Con hambre y sed de soledad,

a estas orillas vino mi corazón nocturno a pastorear sus penas.

Como en el puente de un barco mirando más allá de las olas y la noche.

Junto a mí, con su mano sobre mi hombro,

siempre el recuerdo con sus ojos cansados,

y todas mis lejanías, holladas o vírgenes.

Tú en mí, siempre, como una patria en el pecho de un héroe,

y mis sueños que tienen forma de ala y tienen el color de tus ojos.

Dolorida más que una carne el alma,

y el líquido rumor de la fuente que lava las calladas heridas.

Tu lejanía se aprieta sobre mi ansia y yo arañando en la hondura

quiero desengarzar para mandarte la estrella más latidora.

Viviéndote, maravillosa, en pulso y en respiro,

con la vehemente vigilia de las estrellas hasta el alba velaré tu recuerdo;

De pronto te me apareces…

¿Dónde?
Y cierro bien los ojos porque no te me vayas.

Pero no hay más que tu ausencia, la ausencia que agranda la noche.


[i] Víctor Hugo Cúneo, poeta sanjuanino. Del poema Bosques, del libro Poemas (libro póstumo de 1972 editado por Burnichón). El presente fue extraído de la edición Todas las cosas son una en el fuego, Víctor Hugo Cúneo, Elandamio ediciones, San Juan, 2017.

[ii] Jorge Luis Borges, Buenos Aires, 1963.

[iii] Volver a los 17, Violeta Parra.

[iv] Educación: en su final dicen sus versos:

Es tan hermoso ser.

Aprender de ser.

Morir de ser la verdad,

que nuestro cuerpo huela a amaneceres y crepúsculos.
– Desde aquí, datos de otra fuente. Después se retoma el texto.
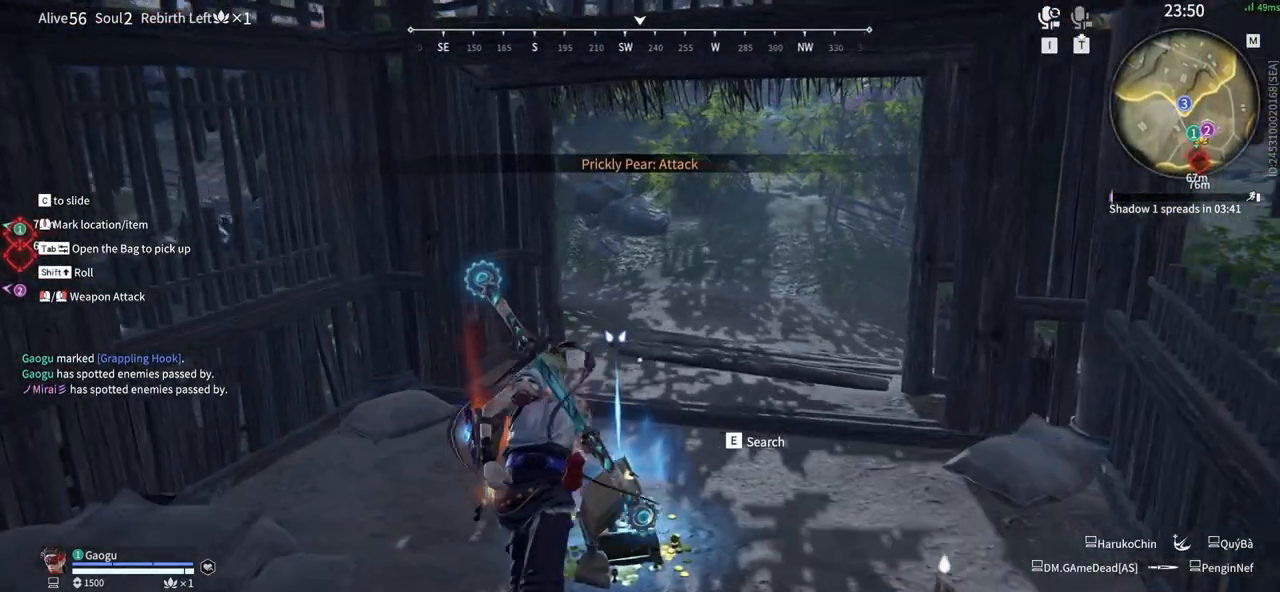
{"keys": [], "mouse": [], "events": [[16, "w", "up"], [200, "e", "down"], [350, "e", "up"]]}
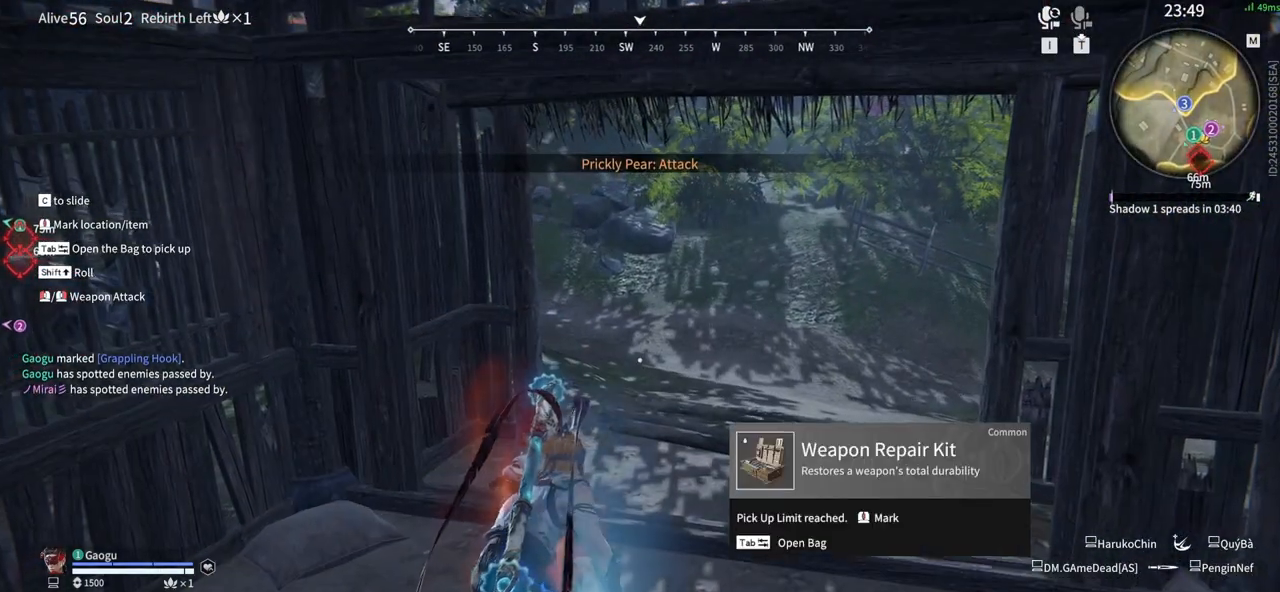
{"keys": [], "mouse": [], "events": [[33, "tab", "down"], [166, "tab", "up"]]}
Nunca te traicionaré, vida.

 

[v] Nuestro Padre el Árbol, de Luis Franco, de la Biblioteca de oro del Estudiante de la colección Anteojito me fue obsequiado por un estudiante allá por el año 2009. Franco Fernández y su hermanito Braian de la escuela Juana Azurduy de barrio Zepa. Esas criaturitas que entre penuria fueron maestros en aquellos tiempos y hoy permanecen luces recordando el sendero. A ellos, a los que están y a los que partieron, estas palabras de agradecimiento.